International Women’s Day (IWD) 2015 is celebrated globally on the 8th of March. Admittedly I only came to know this last month, as I was invited by the AIBC (Australia India Business Council) Sydney Women in Business Chapter to hear Kiran Mazumdar-Shaw speak on the occasion of IWD. Otherwise with a diary full of deadlines and appointments, the day would have come and gone. You should know that Kiran Mazumdar-Shaw is the Chairwoman and Managing Director of Biocon Limited and was named Time Magazine’s, ‘100 most influential people in the world’ and made the Forbes list of, ‘100 most powerful women globally’.
So what is IWD all about? Celebrated since the 1900’s starting in America, IWD is a day to rejoice how far women have come and an acknowledgement of how much further we need to go. There is no question amongst men and women that there is still a distance to go in both developed and developing countries for women.
The list of registered events (listed on the site) being held in Australia and India tells this future story. For one, at the time of writing this, Australia has scheduled 160 events nationally, 16 being held in Victoria, my home state. There are just 12 events to be found that are registered across the giant landscape that is India. You don’t need a crystal ball to know what work needs to be done here.
On second glance, there are key differences in content. The flavour of Victoria’s events: Women in Business, in Leadership and celebrating break throughs in ICT, Public Office and Entrepreneurship. India’s events are more about grass root issues, dealing with abuse, assault, health and safety, access to education for women and children and finding a voice through writing and the arts. Again, clear as day the stages are different in Women’s Development between these two countries.

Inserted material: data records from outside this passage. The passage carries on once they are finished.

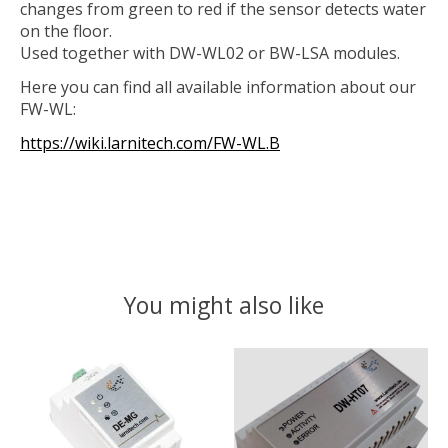
changes from green to red if the sensor detects water
on the floor.
Used together with DW-WL02 or BW-LSA modules.
Here you can find all available information about our
FW-WL:
https://wiki.larnitech.com/FW-WL.B
You might also like
Product carousel items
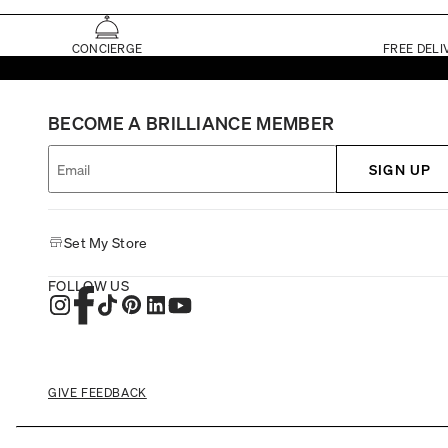
CONCIERGE
FREE DELI
BECOME A BRILLIANCE MEMBER
SIGN UP
Set My Store
FOLLOW US
GIVE FEEDBACK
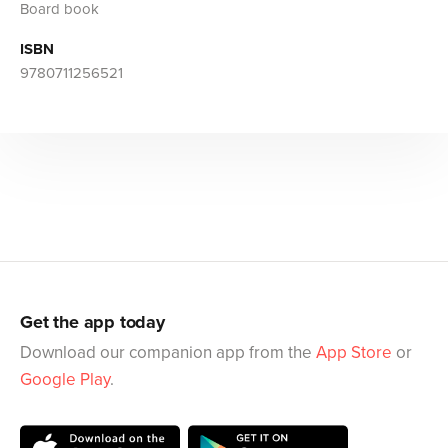
Board book
ISBN
9780711256521
Get the app today
Download our companion app from the
App Store
or
Google Play
.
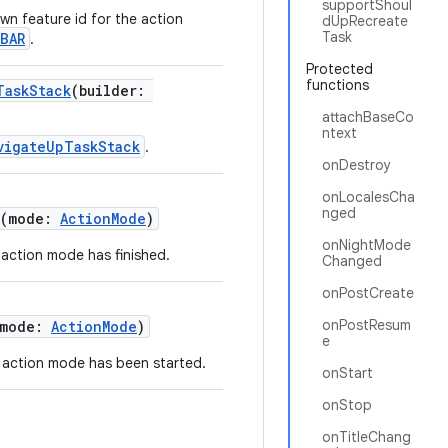
supportShoul
n feature id for the action
dUpRecreate
Task
BAR
.
Protected
functions
TaskStack
(builder:
attachBaseCo
ntext
vigateUpTaskStack
.
onDestroy
onLocalesCha
nged
(mode:
ActionMode
)
onNightMode
t action mode has finished.
Changed
onPostCreate
onPostResum
(mode:
ActionMode
)
e
rt action mode has been started.
onStart
onStop
onTitleChang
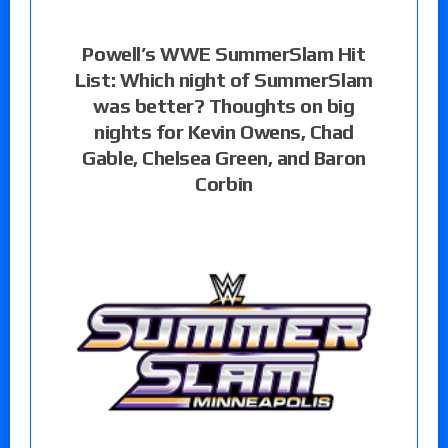
Powell’s WWE SummerSlam Hit
List: Which night of SummerSlam
was better? Thoughts on big
nights for Kevin Owens, Chad
Gable, Chelsea Green, and Baron
Corbin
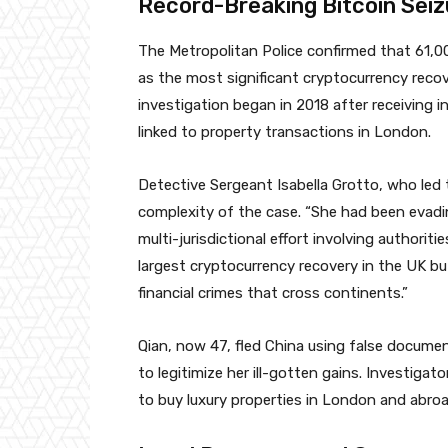
Record-Breaking Bitcoin Seiz
The Metropolitan Police confirmed that 61,00
as the most significant cryptocurrency recove
investigation began in 2018 after receiving i
linked to property transactions in London.
Detective Sergeant Isabella Grotto, who led t
complexity of the case. “She had been evading
multi-jurisdictional effort involving authorit
largest cryptocurrency recovery in the UK bu
financial crimes that cross continents.”
Qian, now 47, fled China using false documen
to legitimize her ill-gotten gains. Investiga
to buy luxury properties in London and abroa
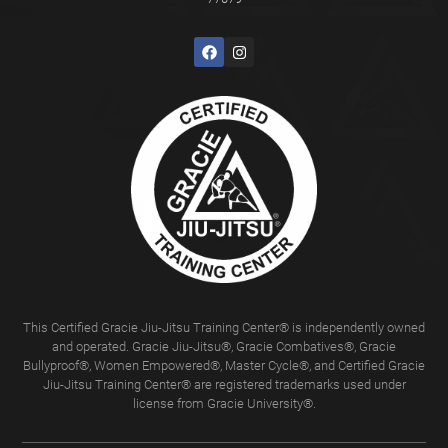
This Certified Gracie Jiu-Jitsu Training Center® is independently owned
and operated. Gracie Jiu-Jitsu®, Gracie Combatives®, Gracie
Bullyproof®, Women Empowered®, Master Cycle®, and Certified Gracie
Jiu-Jitsu Training Center® are registered trademarks used under
license from Gracie University®.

You should also know that the theme of IWD 2015 is ‘Make it Happen’ and the colour theme is purple representing justice and dignity, two issues at the heart of women’s equality. Australia and India both have agendas and a roadmap when it comes to women’s progress, albeit vastly different (maybe there is some collaboration that could happen here). The crux is that real development starts with individuals. Wherever you are, whatever your context, set yourself a specific, realistic, achievable goal and ‘Make it Happen’ this year. This is my promise to myself, only when I am standing firm, can I lean over and pull someone else to the stage. Luckily for me, my stage is across Australia and India, so I get to make small but clear differences here, one day a big difference. Are you going to ‘Make it Happen’?
Div Pillay strongly relates to being part of the Indian diaspora. Born and educated in South Africa through an indentured labour legacy, she proudly retains her South Indian roots in Australia where she lives. In Victoria, she raises three children and leads her practice MindTribes in cross cultural performance, supporting clients who work across Australia and India.